Щенок поставил Юлиуса А. Крама в тупик. Для того, чтобы определить его родословную, сказал он, понадобился бы сыщик и длиннющее расследование. И все же, когда щенок в знак симпатии порвал Юлиусу шевиотовые брюки, он, кажется, смягчился. И так как мы шли ужинать в один из тихих ресторанчиков с Дидье и еще какими-то знакомыми, он решил пригласить и собаку. По крайней мере, ему так казалось, ведь на самом деле решение приняла я. Юлиус в тот день был очень изысканным, знакомые оказались веселыми, а еда прекрасной. Ну, а что касалось Дидье, то он родился братом своего брата, и этим было все сказано. Единственное, я должна была вернуться к половине двенадцатого, потому что в полночь должен был звонить Луи и я хотела лежать в это время в постели, как я говорила, "на своем месте". Я хотела болтать с ним в темноте столько, сколько он пожелает.

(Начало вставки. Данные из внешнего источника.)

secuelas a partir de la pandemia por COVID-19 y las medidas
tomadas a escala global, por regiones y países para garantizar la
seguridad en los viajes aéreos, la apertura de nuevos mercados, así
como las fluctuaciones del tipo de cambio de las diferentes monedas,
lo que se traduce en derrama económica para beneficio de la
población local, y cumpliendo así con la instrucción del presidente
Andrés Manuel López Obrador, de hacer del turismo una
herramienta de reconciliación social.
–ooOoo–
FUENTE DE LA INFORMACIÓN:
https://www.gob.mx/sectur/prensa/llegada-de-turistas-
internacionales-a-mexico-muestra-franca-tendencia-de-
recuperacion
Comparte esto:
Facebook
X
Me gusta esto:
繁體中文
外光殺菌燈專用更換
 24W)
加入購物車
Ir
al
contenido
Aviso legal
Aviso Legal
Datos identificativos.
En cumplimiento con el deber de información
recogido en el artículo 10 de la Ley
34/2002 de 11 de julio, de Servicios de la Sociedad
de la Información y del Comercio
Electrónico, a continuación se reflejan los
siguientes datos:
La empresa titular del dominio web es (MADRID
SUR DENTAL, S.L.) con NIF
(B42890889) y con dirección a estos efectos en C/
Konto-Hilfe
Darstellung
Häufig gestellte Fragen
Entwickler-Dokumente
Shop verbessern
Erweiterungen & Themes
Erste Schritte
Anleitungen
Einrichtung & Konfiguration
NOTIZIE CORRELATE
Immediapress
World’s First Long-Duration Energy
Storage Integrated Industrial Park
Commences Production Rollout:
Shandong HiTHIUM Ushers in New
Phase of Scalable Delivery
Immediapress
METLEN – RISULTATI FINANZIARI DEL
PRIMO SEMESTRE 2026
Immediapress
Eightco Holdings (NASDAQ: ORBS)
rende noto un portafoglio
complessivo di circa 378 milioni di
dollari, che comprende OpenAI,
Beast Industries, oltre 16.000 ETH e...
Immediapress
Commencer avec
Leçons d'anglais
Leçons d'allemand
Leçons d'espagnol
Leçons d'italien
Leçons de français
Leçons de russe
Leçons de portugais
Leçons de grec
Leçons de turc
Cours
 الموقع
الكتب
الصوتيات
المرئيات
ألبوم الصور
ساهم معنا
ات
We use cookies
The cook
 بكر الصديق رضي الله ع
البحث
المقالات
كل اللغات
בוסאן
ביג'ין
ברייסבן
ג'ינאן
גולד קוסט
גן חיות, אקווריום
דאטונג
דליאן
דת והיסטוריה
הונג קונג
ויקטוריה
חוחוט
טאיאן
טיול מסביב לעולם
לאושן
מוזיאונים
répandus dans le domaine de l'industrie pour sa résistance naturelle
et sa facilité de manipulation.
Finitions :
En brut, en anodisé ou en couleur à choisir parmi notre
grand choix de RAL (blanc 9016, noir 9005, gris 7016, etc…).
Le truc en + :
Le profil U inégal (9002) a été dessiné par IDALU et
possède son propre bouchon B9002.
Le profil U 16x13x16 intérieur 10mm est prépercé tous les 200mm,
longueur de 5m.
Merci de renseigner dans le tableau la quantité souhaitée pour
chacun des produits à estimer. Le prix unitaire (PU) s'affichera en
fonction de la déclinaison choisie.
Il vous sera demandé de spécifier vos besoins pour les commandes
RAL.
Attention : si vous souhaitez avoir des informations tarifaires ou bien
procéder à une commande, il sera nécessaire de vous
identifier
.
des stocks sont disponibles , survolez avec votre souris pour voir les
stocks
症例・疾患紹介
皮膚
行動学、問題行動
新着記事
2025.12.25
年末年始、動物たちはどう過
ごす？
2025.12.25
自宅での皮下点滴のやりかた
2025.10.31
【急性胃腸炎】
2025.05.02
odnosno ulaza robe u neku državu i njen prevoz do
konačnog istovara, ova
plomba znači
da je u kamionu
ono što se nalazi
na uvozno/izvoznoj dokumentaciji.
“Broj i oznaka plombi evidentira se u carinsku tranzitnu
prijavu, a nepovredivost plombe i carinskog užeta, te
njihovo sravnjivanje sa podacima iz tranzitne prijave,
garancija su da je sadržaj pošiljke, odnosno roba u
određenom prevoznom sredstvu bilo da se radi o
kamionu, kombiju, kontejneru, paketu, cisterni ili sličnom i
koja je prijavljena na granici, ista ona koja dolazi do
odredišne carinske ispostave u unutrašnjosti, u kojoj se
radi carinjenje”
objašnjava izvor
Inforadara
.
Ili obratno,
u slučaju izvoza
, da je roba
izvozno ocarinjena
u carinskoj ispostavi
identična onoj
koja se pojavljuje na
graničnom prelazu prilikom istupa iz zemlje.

- Странная идея возникла у вашего брата, - сказал Юлиус Дидье, указывая на щенка. - Я и не знал, что он знаком с Жозе.
- Месяц назад мы пропустили вместе по стаканчику, - пояснил Дидье.
Он явно чувствовал себя неловко.
- И он тут же пообещал вам принести щенка?
Юлиус улыбнулся. Я улыбнулась в ответ.
- Нет. Однажды я случайно встретила его на улице, у цветочного магазина. Там была собака, в магазине. Ну, мы и поговорили о цветах и собаках. Луи сказал, что надо прихватить розу, собаку и…
- Так что, это собака из цветочного магазина? - спросил Юлиус.
- Да нет, конечно, - бросила я с раздражением.
Оба в замешательстве посмотрели на меня. На первый взгляд все в этом рассказе было неясно. Но не для меня. Для меня все было проще простого. Я встретила Луи, он подарил мне собаку, и я полюбила его. Все остальное было литературой. У меня был мужчина-брюнет с карими глазами и черно-желтый щенок с черными глазами. Я пожала плечами, и они прекратили расспросы, очевидно, поняв, что никакого толку все равно не будет.
- Ваш брат Луи по-прежнему любит деревню? - спросил Юлиус Дидье, Затем он повернулся ко мне. - Я немного его знаю - хороший парень. Но что за странная мысль бросить дело в городе… А как поживает его малышка Барбара?
- Мне кажется, они расстались, - ответил Дидье.